American stage actress, singer, and dancer (1899–1986)

Fay Dora Marbe (February 4, 1899June 2, 1986) was an American vaudeville and stage actress, singer and dancer.

==Life and career==
Marbe was born in New York City, the daughter of William Marbe, a German immigrant and merchant, who died under the wheels of a subway train in 1923. In interviews, Fay Marbe claimed that her family were part of "high society" in New York, and friends to the Astors and Caruso.

Fay Marbe entered show business as second lead dancer in Jerome Kern's Oh, Boy! in 1917, after producer William Elliott saw her performing at a charity event. She performed with Janette Hackett in a show built around Nora Bayes, but soon became a star in her own right as "a fine singer and dancer", noted for her physical attractiveness. She quickly became the focus of much publicity. She featured in the successful shows The Velvet Lady and The Magic Melody in 1919, and performed in Hollywood as a dancer in the film The Very Idea the following year. A critic in The New York Dramatic Mirror wrote:Miss Marbe has youth is fairly alive with it and as she has a comely face and an attractive figure and knows just the kind of stage outfits to wear to catch both the masculine and feminine eyes, the answer is all in her favor. And how she works! A butterfly of kaleidoscopic colors one minute and a whirling, graceful exponent of the art of terpsichore the next. It is a treat.

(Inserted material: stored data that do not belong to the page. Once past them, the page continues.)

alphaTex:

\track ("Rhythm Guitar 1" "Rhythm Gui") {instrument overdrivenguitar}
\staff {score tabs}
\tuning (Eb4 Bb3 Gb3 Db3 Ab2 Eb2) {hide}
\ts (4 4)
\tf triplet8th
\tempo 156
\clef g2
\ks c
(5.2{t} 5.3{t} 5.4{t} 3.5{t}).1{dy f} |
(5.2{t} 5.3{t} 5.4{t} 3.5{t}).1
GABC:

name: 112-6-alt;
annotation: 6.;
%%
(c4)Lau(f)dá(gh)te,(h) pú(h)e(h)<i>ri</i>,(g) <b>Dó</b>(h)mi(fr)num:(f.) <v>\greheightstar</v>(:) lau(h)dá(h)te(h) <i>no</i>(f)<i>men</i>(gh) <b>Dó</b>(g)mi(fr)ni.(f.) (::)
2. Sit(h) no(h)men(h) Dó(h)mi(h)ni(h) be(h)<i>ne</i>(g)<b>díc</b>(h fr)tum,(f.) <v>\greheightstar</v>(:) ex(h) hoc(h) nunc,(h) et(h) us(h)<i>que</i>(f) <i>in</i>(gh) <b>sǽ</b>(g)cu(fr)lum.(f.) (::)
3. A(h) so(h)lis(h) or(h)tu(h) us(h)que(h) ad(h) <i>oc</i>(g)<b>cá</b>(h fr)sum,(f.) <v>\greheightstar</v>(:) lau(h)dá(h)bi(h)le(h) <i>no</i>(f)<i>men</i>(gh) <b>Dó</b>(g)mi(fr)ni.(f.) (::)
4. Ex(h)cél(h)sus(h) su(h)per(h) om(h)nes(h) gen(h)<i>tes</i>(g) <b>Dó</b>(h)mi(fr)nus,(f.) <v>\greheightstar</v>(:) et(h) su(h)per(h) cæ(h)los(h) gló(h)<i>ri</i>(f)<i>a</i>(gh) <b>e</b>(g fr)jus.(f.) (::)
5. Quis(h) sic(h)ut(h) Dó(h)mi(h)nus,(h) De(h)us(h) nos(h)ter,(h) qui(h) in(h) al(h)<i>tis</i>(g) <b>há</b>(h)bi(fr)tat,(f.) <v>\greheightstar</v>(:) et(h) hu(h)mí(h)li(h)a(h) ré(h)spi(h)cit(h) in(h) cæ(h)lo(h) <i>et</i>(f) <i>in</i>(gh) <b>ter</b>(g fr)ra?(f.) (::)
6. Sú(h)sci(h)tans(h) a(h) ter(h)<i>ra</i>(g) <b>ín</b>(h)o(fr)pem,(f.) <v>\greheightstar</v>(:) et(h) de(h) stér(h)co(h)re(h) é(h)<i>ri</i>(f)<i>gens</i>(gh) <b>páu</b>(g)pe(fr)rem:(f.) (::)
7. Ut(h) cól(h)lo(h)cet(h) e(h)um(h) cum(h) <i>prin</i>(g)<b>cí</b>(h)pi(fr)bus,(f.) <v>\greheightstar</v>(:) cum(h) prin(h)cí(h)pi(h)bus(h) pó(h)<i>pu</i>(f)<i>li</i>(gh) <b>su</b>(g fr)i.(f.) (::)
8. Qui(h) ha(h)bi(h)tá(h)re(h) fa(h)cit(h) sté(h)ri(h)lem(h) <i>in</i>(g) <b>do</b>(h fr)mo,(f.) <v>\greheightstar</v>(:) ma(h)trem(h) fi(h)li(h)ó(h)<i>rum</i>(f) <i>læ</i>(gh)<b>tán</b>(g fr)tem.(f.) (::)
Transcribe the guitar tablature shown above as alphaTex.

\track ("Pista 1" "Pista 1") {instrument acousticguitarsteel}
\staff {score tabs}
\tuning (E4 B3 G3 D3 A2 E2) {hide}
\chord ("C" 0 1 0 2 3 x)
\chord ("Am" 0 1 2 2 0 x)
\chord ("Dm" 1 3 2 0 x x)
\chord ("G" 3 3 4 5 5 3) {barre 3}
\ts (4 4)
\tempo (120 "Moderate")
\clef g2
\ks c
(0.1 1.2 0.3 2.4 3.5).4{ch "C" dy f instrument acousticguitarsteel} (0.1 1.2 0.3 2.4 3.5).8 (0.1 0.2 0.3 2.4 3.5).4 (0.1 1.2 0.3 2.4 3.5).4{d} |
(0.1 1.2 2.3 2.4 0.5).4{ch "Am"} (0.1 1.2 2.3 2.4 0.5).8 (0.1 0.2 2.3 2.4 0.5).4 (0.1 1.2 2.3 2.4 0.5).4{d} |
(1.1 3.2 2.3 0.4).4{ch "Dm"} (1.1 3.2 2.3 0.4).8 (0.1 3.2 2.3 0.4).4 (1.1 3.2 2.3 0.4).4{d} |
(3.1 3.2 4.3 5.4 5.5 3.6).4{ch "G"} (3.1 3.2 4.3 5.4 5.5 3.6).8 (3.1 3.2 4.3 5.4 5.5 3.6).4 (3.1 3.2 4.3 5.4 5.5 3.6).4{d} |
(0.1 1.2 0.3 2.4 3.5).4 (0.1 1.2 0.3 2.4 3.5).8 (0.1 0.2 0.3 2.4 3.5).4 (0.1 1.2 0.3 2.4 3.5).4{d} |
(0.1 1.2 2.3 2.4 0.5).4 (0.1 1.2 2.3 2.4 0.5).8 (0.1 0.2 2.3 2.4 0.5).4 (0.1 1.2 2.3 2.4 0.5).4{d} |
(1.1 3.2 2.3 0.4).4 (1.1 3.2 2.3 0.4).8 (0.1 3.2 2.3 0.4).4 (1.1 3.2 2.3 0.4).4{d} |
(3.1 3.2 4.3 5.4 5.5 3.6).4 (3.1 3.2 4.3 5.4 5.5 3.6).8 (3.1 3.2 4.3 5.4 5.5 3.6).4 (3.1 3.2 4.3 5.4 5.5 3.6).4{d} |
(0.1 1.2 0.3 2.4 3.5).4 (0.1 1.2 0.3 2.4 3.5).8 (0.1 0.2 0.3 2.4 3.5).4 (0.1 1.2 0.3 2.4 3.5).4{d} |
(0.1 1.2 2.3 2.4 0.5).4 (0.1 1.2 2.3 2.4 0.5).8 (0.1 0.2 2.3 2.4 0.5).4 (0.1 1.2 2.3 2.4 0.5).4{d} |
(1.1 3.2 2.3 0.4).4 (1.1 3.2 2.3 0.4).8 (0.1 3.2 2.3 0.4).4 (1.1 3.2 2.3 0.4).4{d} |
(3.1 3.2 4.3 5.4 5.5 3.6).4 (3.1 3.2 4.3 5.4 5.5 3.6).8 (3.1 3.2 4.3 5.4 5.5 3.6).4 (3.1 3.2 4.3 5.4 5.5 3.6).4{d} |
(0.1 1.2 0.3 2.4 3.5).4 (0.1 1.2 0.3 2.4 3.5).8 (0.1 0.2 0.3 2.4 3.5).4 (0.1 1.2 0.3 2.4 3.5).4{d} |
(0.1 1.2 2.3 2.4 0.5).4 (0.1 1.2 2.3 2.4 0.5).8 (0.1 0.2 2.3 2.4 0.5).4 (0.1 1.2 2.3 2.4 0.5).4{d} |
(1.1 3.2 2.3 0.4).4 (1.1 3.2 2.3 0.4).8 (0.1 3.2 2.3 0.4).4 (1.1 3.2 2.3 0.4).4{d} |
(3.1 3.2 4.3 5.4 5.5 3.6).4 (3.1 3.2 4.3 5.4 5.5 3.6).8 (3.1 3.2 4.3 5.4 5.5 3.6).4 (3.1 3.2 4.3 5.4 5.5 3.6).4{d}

In the early 1920s, she appeared on Broadway in The Hotel Mouse in 1922, and Topics of 1923 the following year. She then travelled to Europe, and appeared on stage in London, and in several films in Germany, including Fritz Freisler's 1928 silent film Dorine und der Zufall. On her return to the U.S., she appeared in the 1929 comedy The Talk of Hollywood with her brother Gilbert, with whom she had previously danced in vaudeville.

By 1930, none of her films had been successful, and her attempts to launch herself as a cabaret performer also failed. She retired from performance soon afterwards.

Little is known of her later life. She lived in New York before moving to Fairfield, Connecticut, where she died in 1986 at the age of 87.